В последнем своем письме вы дали знать, что Федор Степанович Кондырев решил переменить местожительство и трогается обозом со всем семейством в Санкт-Петербург. Сейчас это делают многие дворяне. Домов здесь строится много, от подрядчиков нет отбоя. Имея столь крепкое поместье, какое у Кондырева, в столице можно жить в полное удовольствие.
Батюшка, передайте Кондыреву, что я буду рад увидеть его в добром здравии и расположении. Буду рад увидеть и супругу его Анастасию Ивановну и дочь Татьяну.

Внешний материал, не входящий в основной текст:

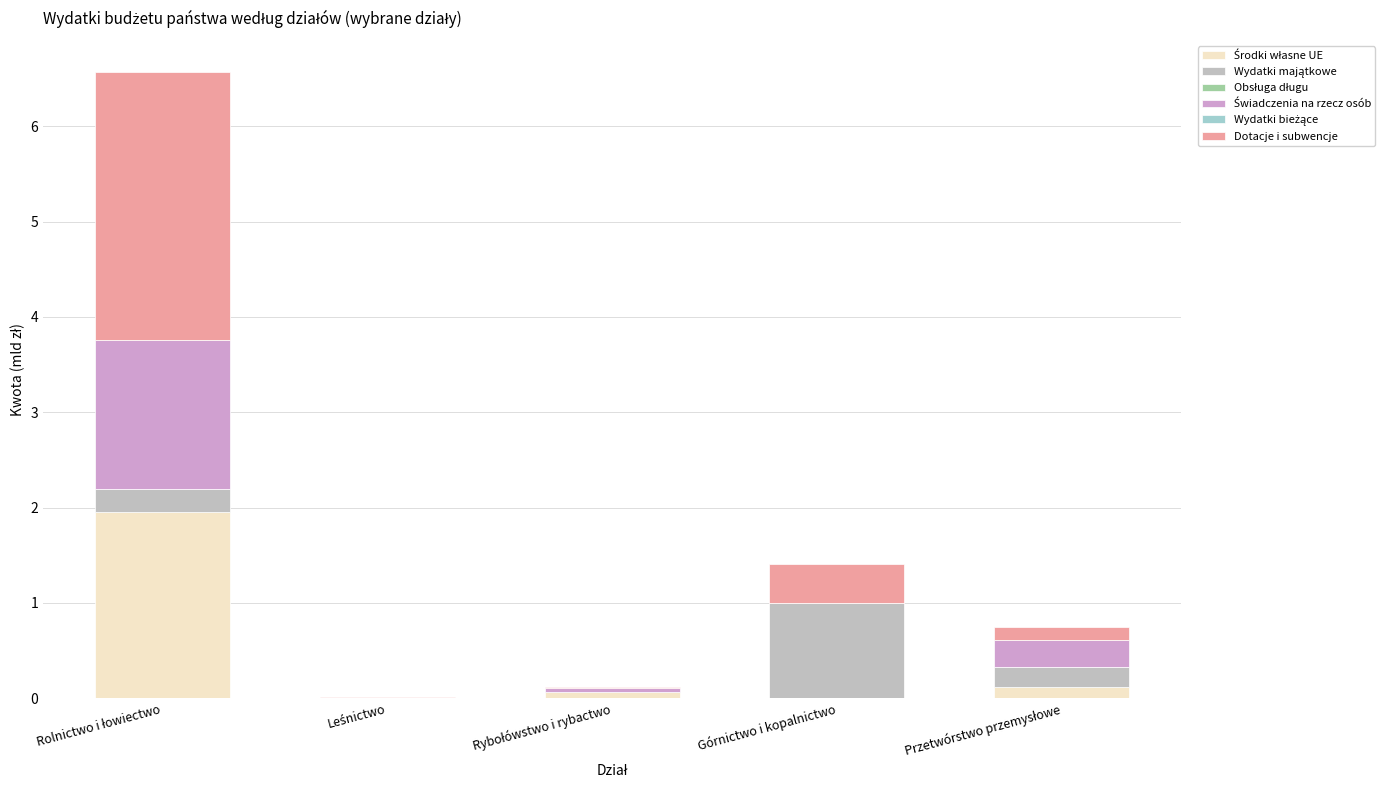

Count the number of categories in the chart.

5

Случай бывать у них льстит мне.
Прошу, батюшка, не оставить меня вашею родительскою милостью.
Ваш сын Василий Прончищев.Милостивый государь батюшка Василий Парфентьевич!
Сразу хочу сообщить, что принял меня Федор Степанович ласково. Купили они дом в самом центре, близ Невского проспекта.
Все ваши деревенские гостинцы мне вручены.
Теперь моя комната заставлена варениями и солениями. Мой друг Челюскин великий охотник до богимовских настоек и малинового сиропу.